O projeto também não faz referência à taxa de permeabilidade e coeficiente de aproveitamento dos lotes da ilha, aponta o promotor. Para ele, isso levanta a possibilidade de toda a área de ocupação ser impermeabilizada. Gaio diz que se isso não for detalhado, há riscos de um patrimônio nacional e estadual ser desvirtuado, já que sua finalidade deve ser proteger o Meio Ambiente.

O promotor manifestou sua preocupação com a comunidade de Ponta Oeste, que tem titularidade de uma área de 31 hectares. Segundo ele, o texto proíbe a construção de qualquer edificação que não seja relacionada à população tradicional em referência.
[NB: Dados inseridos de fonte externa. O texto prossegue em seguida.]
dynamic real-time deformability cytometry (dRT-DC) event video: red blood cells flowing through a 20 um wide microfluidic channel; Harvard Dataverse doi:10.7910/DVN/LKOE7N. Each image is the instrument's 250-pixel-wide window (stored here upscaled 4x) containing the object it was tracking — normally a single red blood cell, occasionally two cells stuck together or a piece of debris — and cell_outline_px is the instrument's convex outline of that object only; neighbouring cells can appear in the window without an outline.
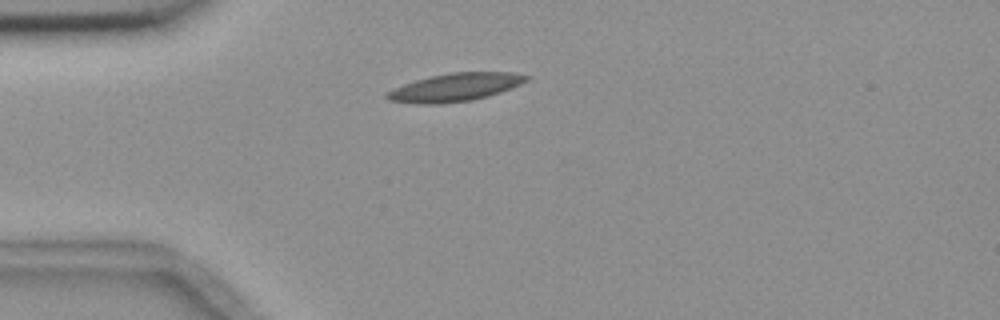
{"species": "common noctule bat (a hibernating species)", "species_latin": "Nyctalus noctula", "temperature_condition": "room temperature", "stored_images_in_passage": 6, "camera_frame_rate_fps": 3000, "um_per_image_px": 0.085, "animal": {"sex": "female", "body_mass_g": 18.4}, "frame": {"image": 1, "passage_image": 1, "time_ms": 0.0, "image_size_px": [1000, 320], "cell_outline_px": [[532, 76], [528, 80], [520, 84], [500, 92], [488, 96], [472, 100], [440, 104], [416, 104], [388, 100], [384, 96], [384, 92], [404, 84], [416, 80], [432, 76], [452, 72], [512, 72]], "centroid_in_image_um": [38.67, 7.42], "position_along_channel_um": 46.3, "area_um2": 22.83}}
Além disso, Gaio destaca que houve a revogação de um dispositivo da lei anterior, que proibia a construção de edificações que não tivessem relação com a população tradicional. “Qual o sentido de revogar um dispositivo que protege a população tradicional da especulação imobiliária?”, questiona.

Por fim, o promotor cita que em 2010, os Ministérios Públicos Estadual e Federal recomendaram a criação de uma Reserva de Desenvolvimento Sustentável na área que pertence a Ponta Oeste. A ideia era inserir essa população dentro de um Conselho de Gestão Pública, para que pudesse opinar em questões relacionadas à comunidade.

Participação popular

A Ilha do Mel é Patrimônio da União e foi cedida ao Paraná há 38 anos. O local é considerado um santuário no turismo do Litoral paranaense e traz alguns benefícios diretos e indiretos para população. O projeto para alterar os interesses ambientais e turísticos da área estava sendo elaborado desde 2011. Várias associações têm feito críticas à proposta e dizem que o debate não foi feito com as comunidades e moradores da Ilha.

Jhenifer Valentim é integrante da organização Emilhas e vem de uma família tradicional da Ilha. Segundo ela, a última Legislação que era de 2009, foi aprovada na “calada da noite” e nunca foi colocada em prática. De acordo com a moradora, assuntos como esses não deveriam ser debatidos durante a pandemia. “Reuniões estão limitadas, votações estão sendo on-line; acredito que não seja o momento para debater um assunto tão polêmico”, diz.

A integrante do Emilhas afirma que antes da iniciativa do deputado Goura (PDT), em nenhum momento os moradores haviam sido chamados para uma audiência pública para discutir a lei. Segundo ela, os moradores ficaram muito surpresos quando a norma foi protocolada na Alep, já que eles não receberam o projeto final.

Jhenifer destaca que as raízes da Ilha do Mel são formadas, na sua maior parte, por famílias tradicionais e 90% da população vive do turismo. A moradora destaca que o trabalho empresarial precisa ser feito em conjunto com a comunidade tradicional. Ela explica que o principal pedido dos moradores é para que eles sejam ouvidos, já que não conseguido acesso aos documentos finais do projeto.

Durante seu parecer da Comissão do Meio Ambiente, o deputado Goura reforçou que a população deve ser ouvida no debate dessas mudanças. Segundo ele, deve haver consultas prévias e informadas com todos os moradores da Ilha.